Monday, February 07, 2011

Refreezing

I’ll skip yet another weather-related rant, except to use it as a metaphor. Those of us in chilly climes know that a warm day in winter is very much a mixed blessing; yes, it helps clear the backlog of snow and ice, but inevitably some of the resulting water is blocked from going where it should, so it refreezes. Refrozen stuff is often even worse than the original, since it’s smoother and harder to see. (The usual term of art is “black ice,” since you can see black pavement underneath.)

I’m wondering if there’s a way to prevent refreezing of campus initiatives.

I’ve been through this cycle enough times now to recognize it. Someone proposes something innovative. It gets support, grows, gets more support, and becomes a regular part of what we do.

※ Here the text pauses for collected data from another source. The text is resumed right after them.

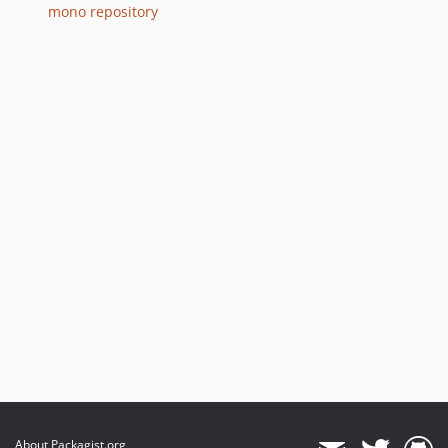
6.9.16
mono repository
6.9.15
6.9.14
6.9.13
6.9.12
6.9.11
6.9.10
6.9.9
6.9.8
6.9.7
6.9.6
6.9.5
6.9.4
6.9.3
6.9.2
6.9.1
6.9.0
About Packagist.org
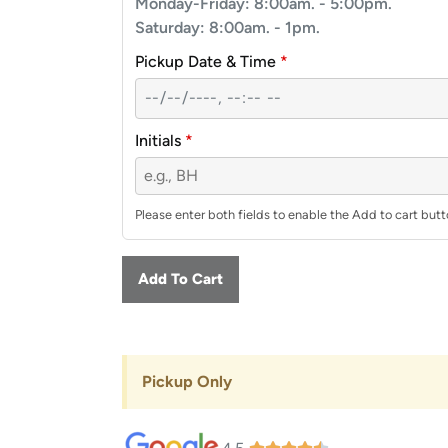
Monday-Friday: 8:00am. - 5:00pm.
Saturday: 8:00am. - 1pm.
Pickup Date & Time
*
Initials
*
Please enter both fields to enable the Add to cart butt
Add To Cart
Pickup Only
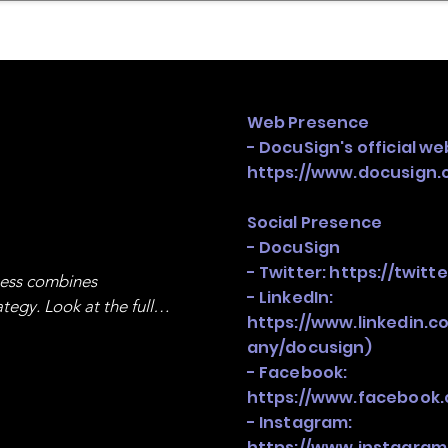
mpany Landscape
Model Playbook
Model Fit Fi
Web Presence
- DocuSign's official we
https://www.docusign.
Social Presence
- DocuSign
- Twitter:
https://twitt
ness combines 
- LinkedIn:
egy. Look at the full 
https://www.linkedin.
any/docusign)
- Facebook:
https://www.facebook
- Instagram:
https://www.instagram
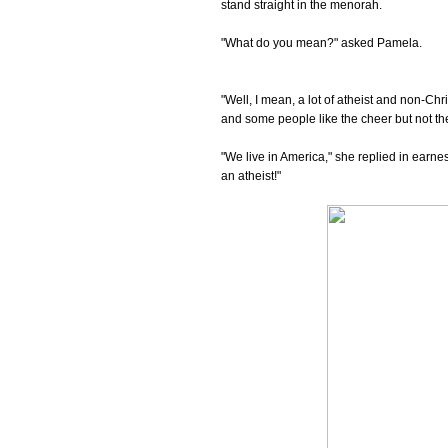
stand straight in the menorah.
"What do you mean?" asked Pamela.
"Well, I mean, a lot of atheist and non-Ch
and some people like the cheer but not the 
"We live in America," she replied in earn
an atheist!"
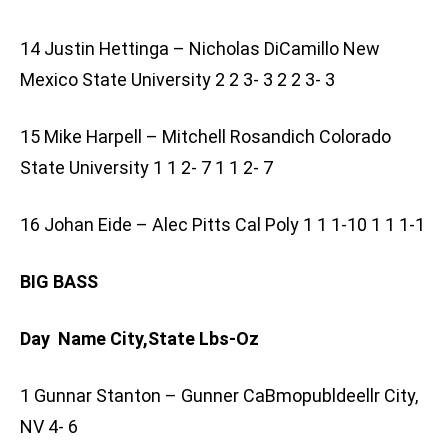
14 Justin Hettinga – Nicholas DiCamillo New
Mexico State University 2 2 3- 3 2 2 3- 3
15 Mike Harpell – Mitchell Rosandich Colorado
State University 1 1 2- 7 1 1 2- 7
16 Johan Eide – Alec Pitts Cal Poly 1 1 1-10 1 1 1-1
BIG BASS
Day Name City,State Lbs-Oz
1 Gunnar Stanton – Gunner CaBmopubldeellr City,
NV 4- 6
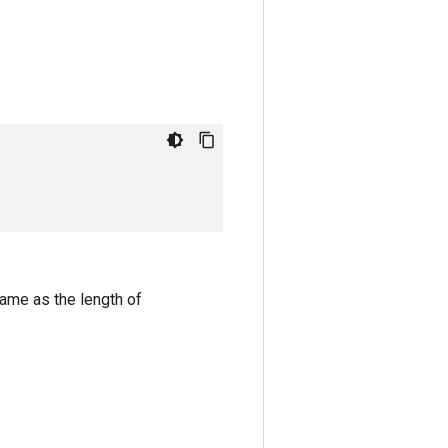
same as the length of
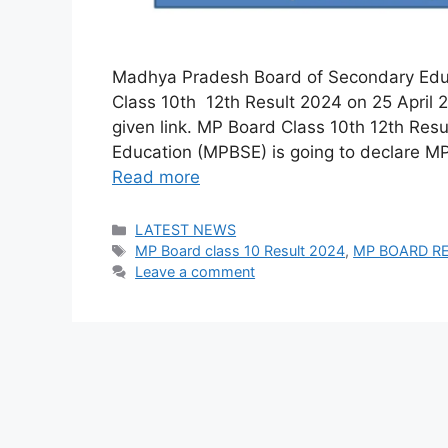
Madhya Pradesh Board of Secondary Educ
Class 10th 12th Result 2024 on 25 April 
given link. MP Board Class 10th 12th Re
Education (MPBSE) is going to declare M
Read more
Categories
LATEST NEWS
Tags
MP Board class 10 Result 2024
,
MP BOARD R
Leave a comment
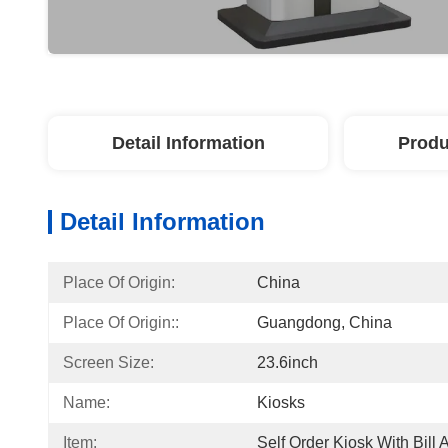
Detail Information
Produ
Detail Information
Place Of Origin:
China
Place Of Origin::
Guangdong, China
Screen Size:
23.6inch
Name:
Kiosks
Item:
Self Order Kiosk With Bill 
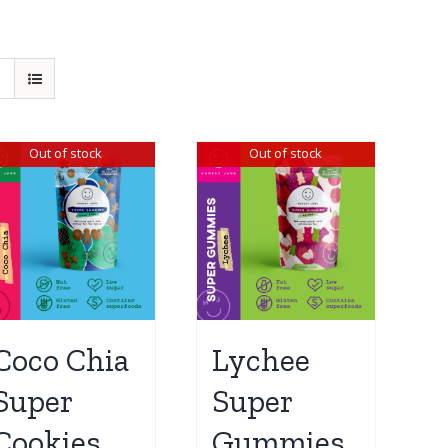
Out of stock
Out of stock
Coco Chia
Lychee
Super
Super
Cookies
Gummies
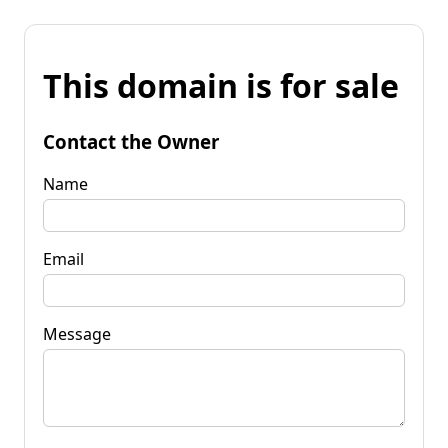
This domain is for sale
Contact the Owner
Name
Email
Message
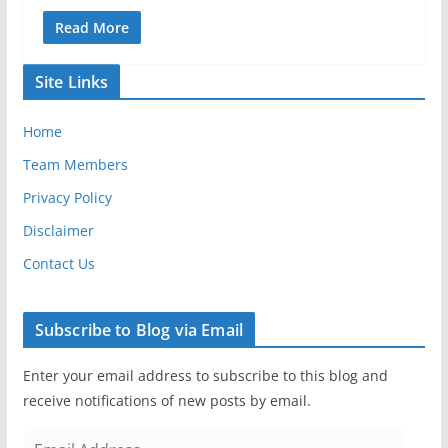
Read More
Site Links
Home
Team Members
Privacy Policy
Disclaimer
Contact Us
Subscribe to Blog via Email
Enter your email address to subscribe to this blog and
receive notifications of new posts by email.
E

Then the refreeze hits. The original spirit of innovation is lost, the thing hardens, and what was once daringly responsive to new conditions has become dogmatic and brittle.

This sort of thing happens in the real world all the time. Some innovators keep moving, but too many stop trying once they’ve found something that worked. In a competitive marketplace, standing pat for too long is a sure recipe for failure, as hungry new competitors will come along and seize the opportunities with which you couldn’t be bothered.

On campus, though, the lack of a meaningfully competitive internal marketplace can lead to old dogmas far outliving their time, and even starving promising new ideas of resources.

In the latest version of this dilemma, a program that was legitimately daring and new when it began, decades ago, is starting to look like just another interest group. It has been called ‘innovative’ for so long that many of its partisans simply equate ‘innovation’ with the project, and therefore assume that any redirection of resources away from it is, by definition, an attack on innovation.

To extend the ‘warmth’ metaphor, of course, a sustained period of fiscal warming would melt the ice. With enough resources that the college didn’t have to choose between new and old, but could do both, the dilemma would mostly go away. But I don’t see that happening.

Worse, too many internal constituencies are wrapped up in a worship of “past practice,” not realizing that changes from past practice are exactly the point. If past practice were still convincing, we wouldn’t need innovation. But the world changes, new possibilities emerge, and stasis is not a serious answer. Experiments can’t be negotiated and spelled out in advance; that’s why they’re experiments. Cutting down the future to the size of the present is a crime against possibility. Black ice isn’t the answer; it’s part of the problem.

Wise and worldly readers, has your campus or business or organization found a way to encourage the continued cycle of innovation without falling prey to repeated refreezes?